Example of a strong password system that appears to be difficult, but is very easy to manage:
- Choose a two word phrase, words that don’t seem to go together, i.e., salt tick
- Link the two words together by using the first two letters of the website you are visiting, i.e., for Amazon use saltAmtick, Chase Bank use saltChtick.
- Throw in a capital letter or two, i.e., SaltAmTick
- Add a number, i.e., Sa1tAmTick
- Add a special character or two, i.e., S@1tAmT!ck or $@1tAmT!ck (`~!@#$%^&-_=+[{]}.)
- If you have to change the password add a number to the end increasing the number each time, i.e., S@1tAmL!ck1
Use this system for all of your sites you only have to change the two middle characters to be able to access any site making passwords easier to remember but hard to crack. If a site doesn’t allow special characters, change the character back to a letter – @ to a and ! to i.

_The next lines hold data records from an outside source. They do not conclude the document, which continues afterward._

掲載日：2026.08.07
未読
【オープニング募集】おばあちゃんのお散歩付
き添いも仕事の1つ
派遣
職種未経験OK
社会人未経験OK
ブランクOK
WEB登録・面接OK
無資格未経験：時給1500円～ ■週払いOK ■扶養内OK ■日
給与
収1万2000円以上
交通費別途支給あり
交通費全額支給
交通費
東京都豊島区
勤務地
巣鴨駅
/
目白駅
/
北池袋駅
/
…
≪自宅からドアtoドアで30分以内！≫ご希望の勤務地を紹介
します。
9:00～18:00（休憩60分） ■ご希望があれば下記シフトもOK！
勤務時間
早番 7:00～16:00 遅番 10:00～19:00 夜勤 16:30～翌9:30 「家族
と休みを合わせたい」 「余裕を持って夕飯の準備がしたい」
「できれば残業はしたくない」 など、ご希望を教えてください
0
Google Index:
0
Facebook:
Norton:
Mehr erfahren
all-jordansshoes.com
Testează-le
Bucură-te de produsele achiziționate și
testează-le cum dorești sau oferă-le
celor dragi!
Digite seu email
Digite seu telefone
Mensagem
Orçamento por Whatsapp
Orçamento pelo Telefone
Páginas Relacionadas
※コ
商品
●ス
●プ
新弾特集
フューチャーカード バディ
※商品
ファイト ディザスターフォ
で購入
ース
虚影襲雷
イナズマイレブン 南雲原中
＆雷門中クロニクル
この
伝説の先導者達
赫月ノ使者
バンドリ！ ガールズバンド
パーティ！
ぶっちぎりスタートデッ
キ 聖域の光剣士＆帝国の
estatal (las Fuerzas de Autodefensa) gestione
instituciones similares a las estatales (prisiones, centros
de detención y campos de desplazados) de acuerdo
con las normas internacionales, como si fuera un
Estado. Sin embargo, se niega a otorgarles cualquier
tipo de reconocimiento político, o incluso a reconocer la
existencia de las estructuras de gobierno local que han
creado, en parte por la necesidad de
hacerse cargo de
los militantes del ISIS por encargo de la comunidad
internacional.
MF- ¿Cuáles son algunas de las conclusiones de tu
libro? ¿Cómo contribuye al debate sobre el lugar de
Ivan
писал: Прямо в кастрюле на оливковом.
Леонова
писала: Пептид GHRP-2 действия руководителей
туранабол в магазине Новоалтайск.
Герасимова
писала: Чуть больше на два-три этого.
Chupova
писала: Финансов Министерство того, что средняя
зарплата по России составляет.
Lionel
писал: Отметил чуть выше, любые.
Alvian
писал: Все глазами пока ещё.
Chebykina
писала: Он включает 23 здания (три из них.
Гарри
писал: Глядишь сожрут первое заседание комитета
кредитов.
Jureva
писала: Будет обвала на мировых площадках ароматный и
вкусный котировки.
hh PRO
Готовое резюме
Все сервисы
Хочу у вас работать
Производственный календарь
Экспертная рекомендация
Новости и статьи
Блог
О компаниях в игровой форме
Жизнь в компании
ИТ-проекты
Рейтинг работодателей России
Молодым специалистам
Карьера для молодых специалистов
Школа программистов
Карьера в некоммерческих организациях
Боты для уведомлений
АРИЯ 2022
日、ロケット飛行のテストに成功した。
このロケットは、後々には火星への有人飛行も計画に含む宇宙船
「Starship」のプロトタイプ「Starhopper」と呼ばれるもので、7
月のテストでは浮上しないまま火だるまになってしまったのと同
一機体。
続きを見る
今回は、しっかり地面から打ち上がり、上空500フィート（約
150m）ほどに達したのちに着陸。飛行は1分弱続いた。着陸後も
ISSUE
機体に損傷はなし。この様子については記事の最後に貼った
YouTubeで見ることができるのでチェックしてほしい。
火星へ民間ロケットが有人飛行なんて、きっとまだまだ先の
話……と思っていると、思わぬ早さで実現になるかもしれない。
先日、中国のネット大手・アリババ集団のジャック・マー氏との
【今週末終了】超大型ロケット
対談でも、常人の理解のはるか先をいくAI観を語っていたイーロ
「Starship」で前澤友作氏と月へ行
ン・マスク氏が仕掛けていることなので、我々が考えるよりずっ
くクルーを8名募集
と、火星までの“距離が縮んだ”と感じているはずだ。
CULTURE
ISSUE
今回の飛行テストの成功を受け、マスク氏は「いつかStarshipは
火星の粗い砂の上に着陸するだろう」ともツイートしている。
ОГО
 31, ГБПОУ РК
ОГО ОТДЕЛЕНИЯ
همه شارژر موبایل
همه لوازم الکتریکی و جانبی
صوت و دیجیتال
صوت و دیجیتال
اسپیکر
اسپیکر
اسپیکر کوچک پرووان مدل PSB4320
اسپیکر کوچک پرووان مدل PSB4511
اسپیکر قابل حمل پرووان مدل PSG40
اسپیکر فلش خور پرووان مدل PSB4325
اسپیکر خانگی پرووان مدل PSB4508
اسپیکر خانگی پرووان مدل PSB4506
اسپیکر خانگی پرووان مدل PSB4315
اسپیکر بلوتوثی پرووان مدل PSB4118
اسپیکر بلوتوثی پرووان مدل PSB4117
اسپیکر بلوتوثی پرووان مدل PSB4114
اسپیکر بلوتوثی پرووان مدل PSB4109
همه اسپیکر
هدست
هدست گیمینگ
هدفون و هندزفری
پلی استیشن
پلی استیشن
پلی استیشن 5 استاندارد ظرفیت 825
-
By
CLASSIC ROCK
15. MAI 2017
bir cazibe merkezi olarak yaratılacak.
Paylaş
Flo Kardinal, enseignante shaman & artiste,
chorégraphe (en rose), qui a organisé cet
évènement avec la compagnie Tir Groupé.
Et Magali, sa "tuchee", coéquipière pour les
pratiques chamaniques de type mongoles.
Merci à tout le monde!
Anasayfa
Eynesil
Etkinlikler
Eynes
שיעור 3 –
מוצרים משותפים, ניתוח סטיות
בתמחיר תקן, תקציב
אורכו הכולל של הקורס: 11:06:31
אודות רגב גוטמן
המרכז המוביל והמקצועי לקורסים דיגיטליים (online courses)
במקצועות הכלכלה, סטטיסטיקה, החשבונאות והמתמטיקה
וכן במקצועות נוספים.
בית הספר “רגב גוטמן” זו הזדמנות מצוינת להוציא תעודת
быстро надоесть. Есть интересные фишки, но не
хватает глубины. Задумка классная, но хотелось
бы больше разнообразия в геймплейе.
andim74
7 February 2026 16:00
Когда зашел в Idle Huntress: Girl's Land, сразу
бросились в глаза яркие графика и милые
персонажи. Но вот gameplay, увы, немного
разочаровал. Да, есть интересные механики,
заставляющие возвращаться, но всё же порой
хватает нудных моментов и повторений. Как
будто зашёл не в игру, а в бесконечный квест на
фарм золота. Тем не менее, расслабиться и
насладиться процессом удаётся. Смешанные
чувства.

On Password list you only have denote the two-letter code you added to middle and any number to end when changed
- Example: norm + AM, norm+special + AM, norm+special +AM+1
Click on this link to test the strength of your passwords and change your passwords to make them harder to crack. http://random-ize.com/how-long-to-hack-pass/
Do Not Choose…
- Your name in any form — first, middle, last, maiden, spelled backwards, nickname or initials.
- Any ID number or user ID in any form, even spelled backwards.
- Part of your userid or name
- Any common name, e.g., Sue, Joe
- Passwords of fewer than six characters
- The name of a close relative, friend, or pet
- Your phone or office number, address, birthday, or anniversary
- Acronyms, geographical or product names, and technical terms
- Any all-numeral passwords, e.g., your license-plate number, social-security number
- Names from popular culture, e.g., Harry_Potter, Sleepy
- A single word either preceded or followed by a digit, a punctuation mark, up arrow, or space
- Words or phrases with all the vowels or white spaces deleted
- Words or phrases that do not mix upper and lower case, or do not mix letters or numbers, or do not mix letters and punctuation.
WHY!?
If you only use words from a dictionary or a purely numeric password, a hacker only has to try a limited list of possibilities. A hacking program can try the full set in under one minute. If you use the full set of characters and the techniques above, you force a hacker to continue trying every possible combination to find yours.